What’s more, these things are a part of the Judeo-Christian tradition. To be clear, the church’s central commission is to make disciples of the nations and bring people into eternal life with God. But Christianity is also concerned with helping to create the conditions for human flourishing and to live according to the Gospel. It just so happens that some of the things that enable human flourishing also help economic development.
So a question we can ask ourselves is whether all of our energies for helping relieve poverty should be focused on material want? What if more Christians worked to promote justice and the rule of law, helped people, including the widow and the orphan, get and keep title to their property? What if instead of giving things away, Christians started investing in business, built partnerships and promoted freedom of exchange?
The good news here is that a lot of Christians are working in this space. One of these is Partners Worldwide, a Christian non-profit that promotes and assists promising businesses in twenty developing countries around the world. The organization’s president, Doug Seebeck, emphasizes that for most of the world, the need isn’t to give them the proverbial fish or even teach them to fish. Most people know how to fish, know how to farm, know how to buy and sell. What they need most is “access to the pond,” to the wider circles of enterprise and exchange that would allow them to multiply their energies and talents.
We’re back to Hesse’s point: too many people are walled off from wider networks. Sometimes the wall is a lack of property rights or rule of law for the poor. Other times it’s unfair trade policies that favor the rich and politically well connected. What are North American Christians doing to advocate for free and competitive markets that give struggling entrepreneurs from poor nations real access to markets?

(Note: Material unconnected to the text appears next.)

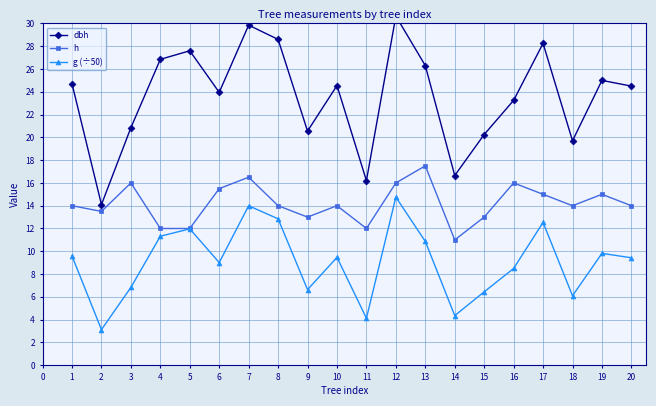

What is the difference between the second highest and second lowest values in the h series?

4.5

Another thing to think about: Christians have been very generous sponsoring children throughout the world, and this has made a powerful impact in the lives of millions of children. At the same time it is useful to remind ourselves of our hopes for these children and their families. If we were in need, what would we prefer—someone to pay for our child’s schooling, or better opportunities so we could provide for our own children? We think a lot about individuals; are we thinking enough about working with parents and families? This goes back to viewing people as subjects and not as objects of charity.

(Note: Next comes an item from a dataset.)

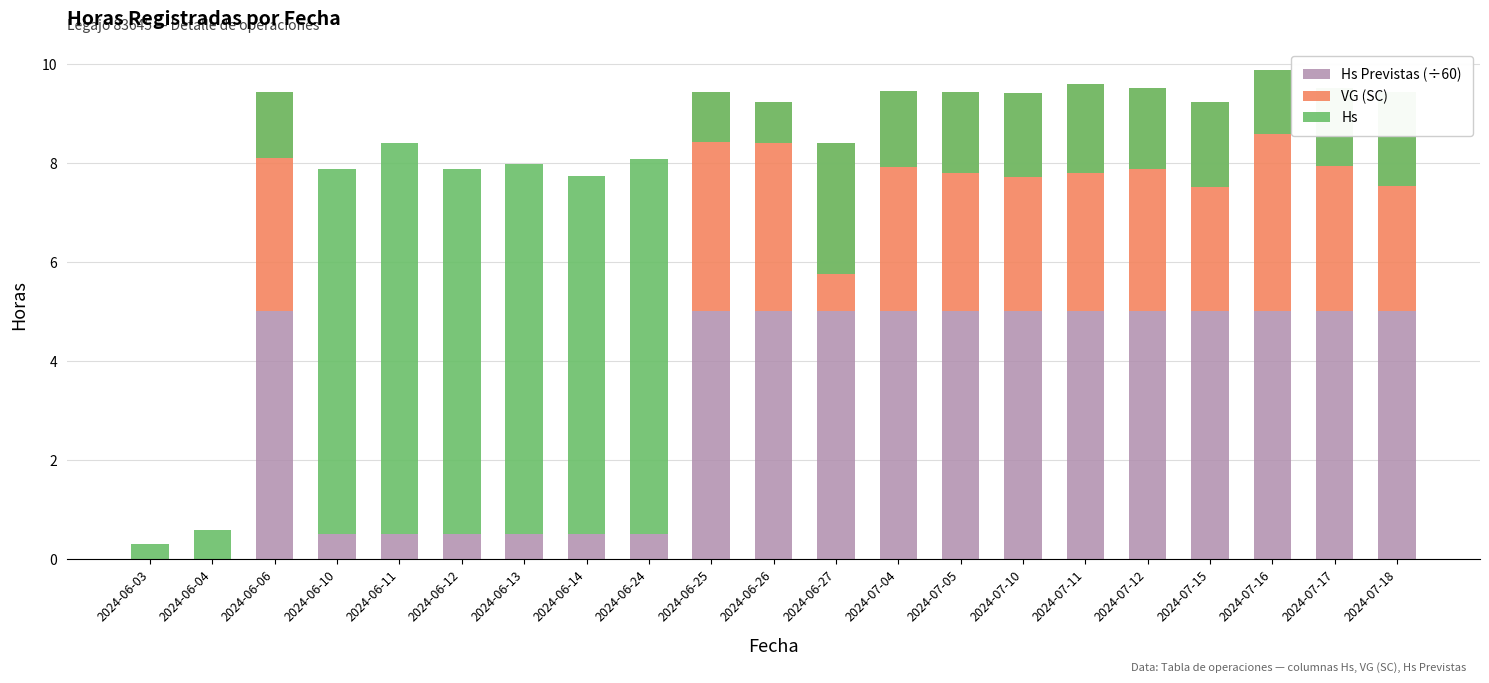

Are the bars horizontal?

No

Finally, Christians must never forget the meaning of charity and the power of the Gospel to transform lives, promotes strong families, vibrant communities and a culture of trust. Charity is not simply helping people in need. Charity is a theological virtue. It is caritas, agape, Christian love. Love means to seek the good of the other, to will the other’s good. Charity desires for the other human flourishing—in this life and the next.

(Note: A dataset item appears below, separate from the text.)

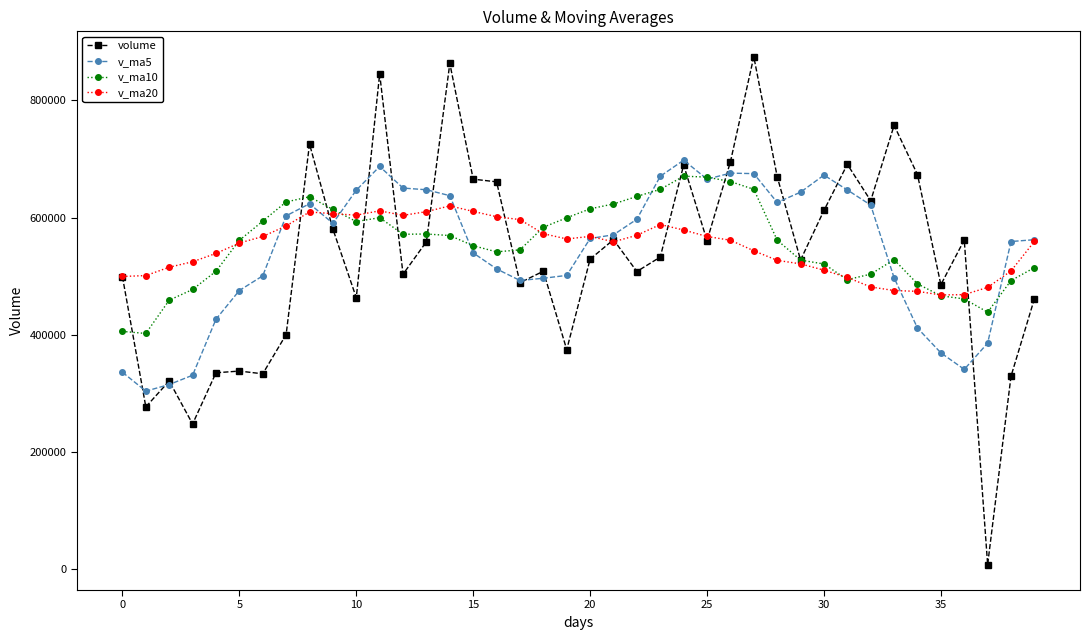

True or false: v_ma20 and v_ma5 cross at least once.

True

Christians are called to help the poor, but we are not called to mere humanitarianism. Nor are we called to random acts of kindness. We need a heart for the poor, but we also need a mind for the poor. We need to ground our charity in truth, the truths of economics and most important, the truth about the human person. For when we understand the human person, created in the image of God with creative capacity, it changes everything about the way we understand charity, missions and development.